━━━ Material for this exercise

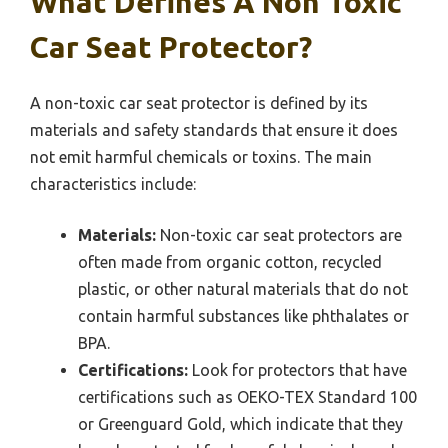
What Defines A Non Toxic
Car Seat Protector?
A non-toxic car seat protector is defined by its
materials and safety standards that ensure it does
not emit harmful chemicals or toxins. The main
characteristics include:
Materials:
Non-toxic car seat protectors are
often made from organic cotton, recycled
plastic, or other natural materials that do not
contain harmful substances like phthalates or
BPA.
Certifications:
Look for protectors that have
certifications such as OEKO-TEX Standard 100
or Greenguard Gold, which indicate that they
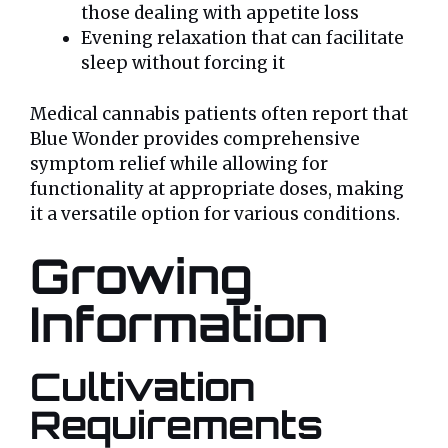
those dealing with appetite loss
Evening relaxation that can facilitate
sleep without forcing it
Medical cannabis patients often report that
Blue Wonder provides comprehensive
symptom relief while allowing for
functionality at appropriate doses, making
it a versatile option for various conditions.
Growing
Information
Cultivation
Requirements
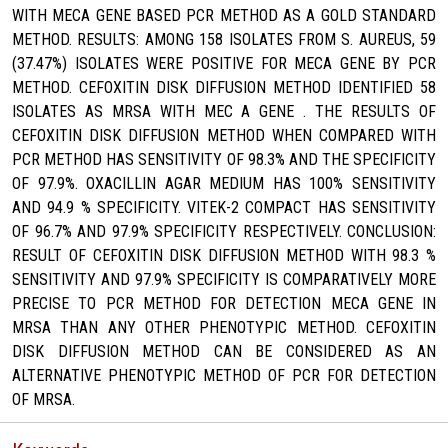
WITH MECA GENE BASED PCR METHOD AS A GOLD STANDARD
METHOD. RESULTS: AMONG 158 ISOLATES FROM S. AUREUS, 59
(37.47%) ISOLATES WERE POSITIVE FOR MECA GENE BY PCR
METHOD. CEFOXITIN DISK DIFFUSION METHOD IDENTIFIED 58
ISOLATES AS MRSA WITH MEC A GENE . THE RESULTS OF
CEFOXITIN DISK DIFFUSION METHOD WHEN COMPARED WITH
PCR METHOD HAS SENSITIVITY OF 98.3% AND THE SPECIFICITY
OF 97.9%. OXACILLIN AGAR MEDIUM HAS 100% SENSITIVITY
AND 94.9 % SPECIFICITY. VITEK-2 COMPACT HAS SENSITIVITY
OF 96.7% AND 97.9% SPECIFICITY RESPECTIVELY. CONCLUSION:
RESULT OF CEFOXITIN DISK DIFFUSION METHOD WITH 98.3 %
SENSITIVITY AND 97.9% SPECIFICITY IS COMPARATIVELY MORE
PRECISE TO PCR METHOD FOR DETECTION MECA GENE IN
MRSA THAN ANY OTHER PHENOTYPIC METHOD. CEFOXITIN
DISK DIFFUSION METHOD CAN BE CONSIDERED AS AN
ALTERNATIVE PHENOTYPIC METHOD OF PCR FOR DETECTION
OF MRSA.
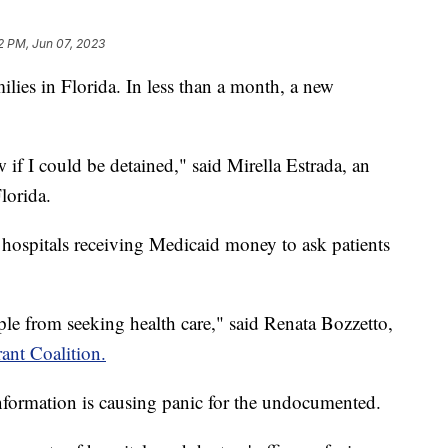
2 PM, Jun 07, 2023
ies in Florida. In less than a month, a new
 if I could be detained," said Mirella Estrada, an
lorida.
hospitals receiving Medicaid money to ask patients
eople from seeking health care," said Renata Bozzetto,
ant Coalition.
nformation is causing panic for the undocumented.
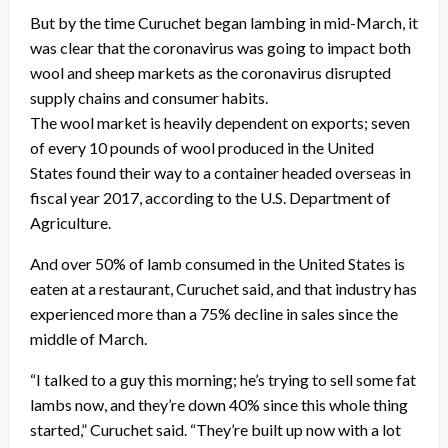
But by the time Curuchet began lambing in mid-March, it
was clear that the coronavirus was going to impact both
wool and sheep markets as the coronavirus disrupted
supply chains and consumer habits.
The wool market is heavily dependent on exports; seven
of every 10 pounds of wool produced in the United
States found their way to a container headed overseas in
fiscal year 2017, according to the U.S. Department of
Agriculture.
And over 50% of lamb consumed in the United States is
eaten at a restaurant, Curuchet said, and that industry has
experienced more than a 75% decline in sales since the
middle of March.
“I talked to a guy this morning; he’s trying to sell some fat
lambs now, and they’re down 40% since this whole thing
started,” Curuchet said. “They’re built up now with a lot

━━━━━━

**The problem**
Print all data above verbatim, except pictures.

**Answer section**
What Defines A Non Toxic
Car Seat Protector?
A non-toxic car seat protector is defined by its
materials and safety standards that ensure it does
not emit harmful chemicals or toxins. The main
characteristics include:
Materials:
Non-toxic car seat protectors are
often made from organic cotton, recycled
plastic, or other natural materials that do not
contain harmful substances like phthalates or
BPA.
Certifications:
Look for protectors that have
certifications such as OEKO-TEX Standard 100
or Greenguard Gold, which indicate that they
those dealing with appetite loss
Evening relaxation that can facilitate
sleep without forcing it
Medical cannabis patients often report that
Blue Wonder provides comprehensive
symptom relief while allowing for
functionality at appropriate doses, making
it a versatile option for various conditions.
Growing
Information
Cultivation
Requirements
WITH MECA GENE BASED PCR METHOD AS A GOLD STANDARD
METHOD. RESULTS: AMONG 158 ISOLATES FROM S. AUREUS, 59
(37.47%) ISOLATES WERE POSITIVE FOR MECA GENE BY PCR
METHOD. CEFOXITIN DISK DIFFUSION METHOD IDENTIFIED 58
ISOLATES AS MRSA WITH MEC A GENE . THE RESULTS OF
CEFOXITIN DISK DIFFUSION METHOD WHEN COMPARED WITH
PCR METHOD HAS SENSITIVITY OF 98.3% AND THE SPECIFICITY
OF 97.9%. OXACILLIN AGAR MEDIUM HAS 100% SENSITIVITY
AND 94.9 % SPECIFICITY. VITEK-2 COMPACT HAS SENSITIVITY
OF 96.7% AND 97.9% SPECIFICITY RESPECTIVELY. CONCLUSION:
RESULT OF CEFOXITIN DISK DIFFUSION METHOD WITH 98.3 %
SENSITIVITY AND 97.9% SPECIFICITY IS COMPARATIVELY MORE
PRECISE TO PCR METHOD FOR DETECTION MECA GENE IN
MRSA THAN ANY OTHER PHENOTYPIC METHOD. CEFOXITIN
DISK DIFFUSION METHOD CAN BE CONSIDERED AS AN
ALTERNATIVE PHENOTYPIC METHOD OF PCR FOR DETECTION
OF MRSA.
2 PM, Jun 07, 2023
ies in Florida. In less than a month, a new
 if I could be detained," said Mirella Estrada, an
lorida.
hospitals receiving Medicaid money to ask patients
eople from seeking health care," said Renata Bozzetto,
ant Coalition.
nformation is causing panic for the undocumented.
But by the time Curuchet began lambing in mid-March, it
was clear that the coronavirus was going to impact both
wool and sheep markets as the coronavirus disrupted
supply chains and consumer habits.
The wool market is heavily dependent on exports; seven
of every 10 pounds of wool produced in the United
States found their way to a container headed overseas in
fiscal year 2017, according to the U.S. Department of
Agriculture.
And over 50% of lamb consumed in the United States is
eaten at a restaurant, Curuchet said, and that industry has
experienced more than a 75% decline in sales since the
middle of March.
“I talked to a guy this morning; he’s trying to sell some fat
lambs now, and they’re down 40% since this whole thing
started,” Curuchet said. “They’re built up now with a lot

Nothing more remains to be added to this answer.